Julia quería hablar más, pero don Luis tenia voz de prisa. Ahora las mentirillas, el cotilleo, las malas contestaciones a la tía. Don Luis escondió un bostezo. Estaban cantando el (Cantemos al amor de los amores). La iglesia se apaisaba, dejaba de girar. Los altares, las velas y los santos volvían a sus sitios, desfilaban por la canción en línea vertical, despacio, como cuando se pasa un mareo.

– No vuelvas mucho al cine, hija. Hace siempre algún mal.

– Voy esta tarde; pero es dos erre. (Marcelino pan y vino:), una de un milagro.

Mientras escuchaba la penitencia, miró la hora de reojo. Luego bajó la cabeza para recibir la absolución.

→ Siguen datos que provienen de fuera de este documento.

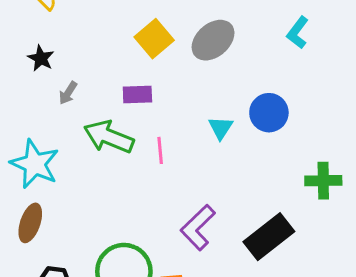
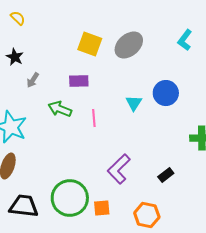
yellow square: (154, 39) -> (90, 44), turned -30
green arrow: (109, 137) -> (60, 109), size x0.7
black rectangle: (269, 237) -> (166, 175), size x0.5

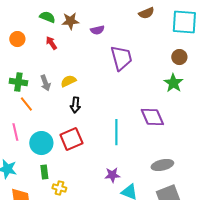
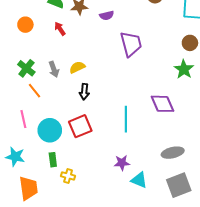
green cross: (18, 82) -> (26, 68), turned 30

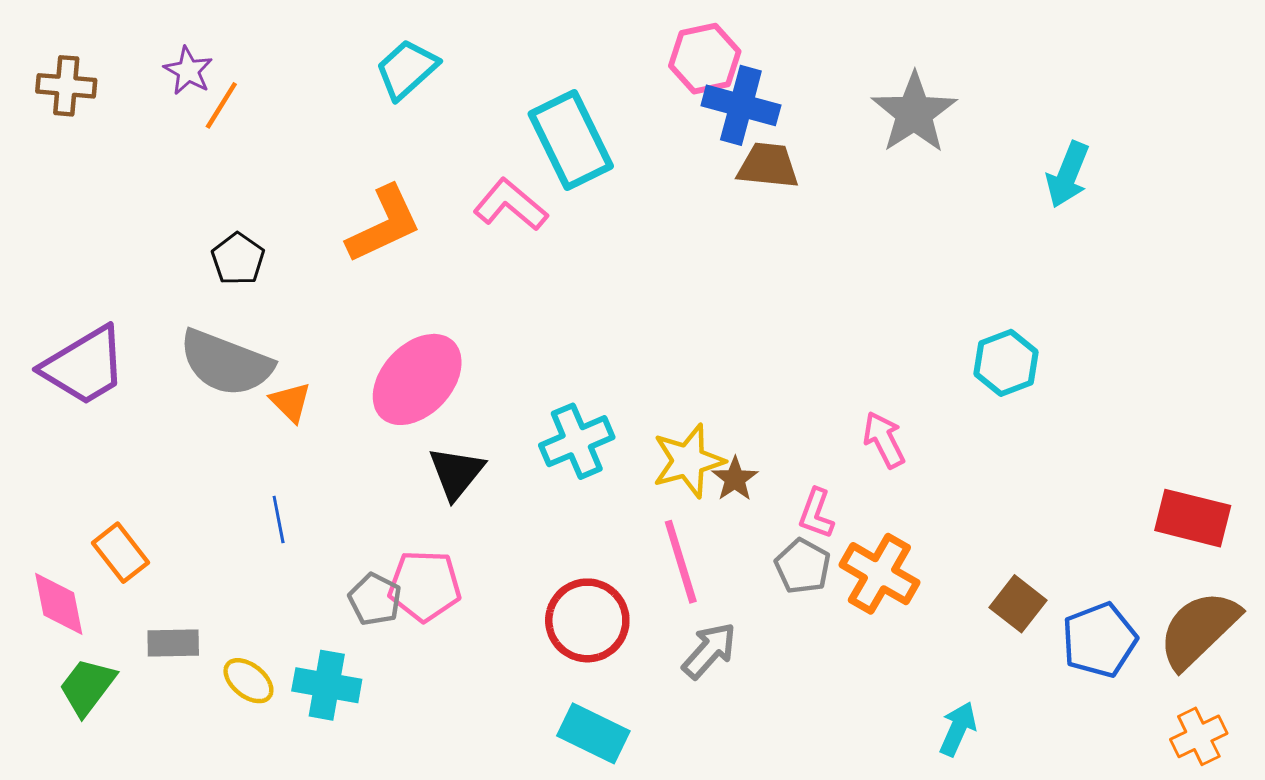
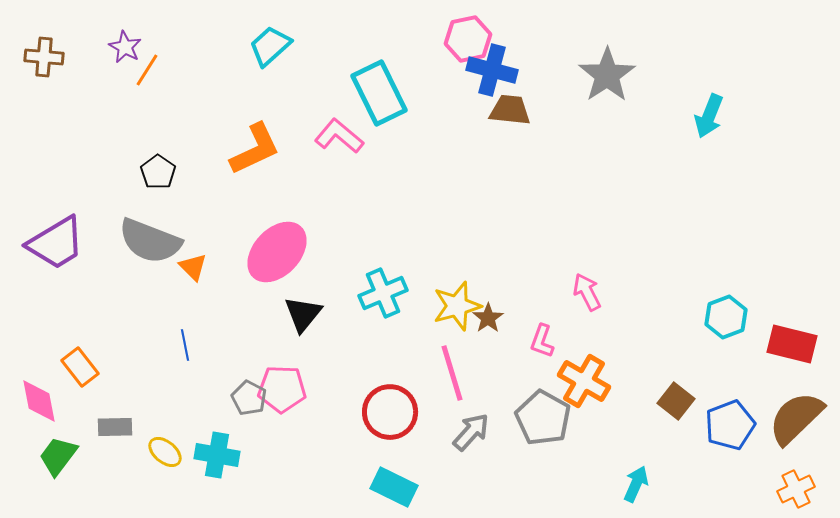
cyan hexagon: (1006, 363) -> (726, 317), moved
gray pentagon: (803, 566) -> (543, 418), moved, size x1.5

– Vete con Dios, hija. Tranquila.

La vieron entrar en el banco con la mirada recogida. Allí estaba su bolso. Doña Laura. De rodillas, mirando las bombillitas que nimbaban los cabellos de la Milagrosa, perdida entre mujeres de oscuro, sintió mucho arrepentimiento. No había sido mala confesión. Rezó la Salve, fijándose mucho en lo que decía, y le pareció muy hermosa y muy dulce la actitud de la Virgen con los brazos caídos, y que la miraba. Luego salió a la calle, los ojos refrescados por un poco de llanto, y esparció en pedacitos minúsculos los papeles de la carta. Cruzó a casa a dejar el velo y a pintarse un poco. Isabel y Goyita ya la debían estar esperando a la puerta del cine.

Al entrar en el portal, casi se tropezó con un hombre que estaba sentado en el primer peldaño, fumando. A lo primero no le reconoció, a contraluz y con el susto, é1 la abrazó por las rodillas y levantó la cara riendo.

– ¡Miguel!!¿Cuándo has venido? Me figuraba, fíjate; me lo figuraba que no ibas a avisar si venías. Pero suéltame, hombre, que me caigo, ay!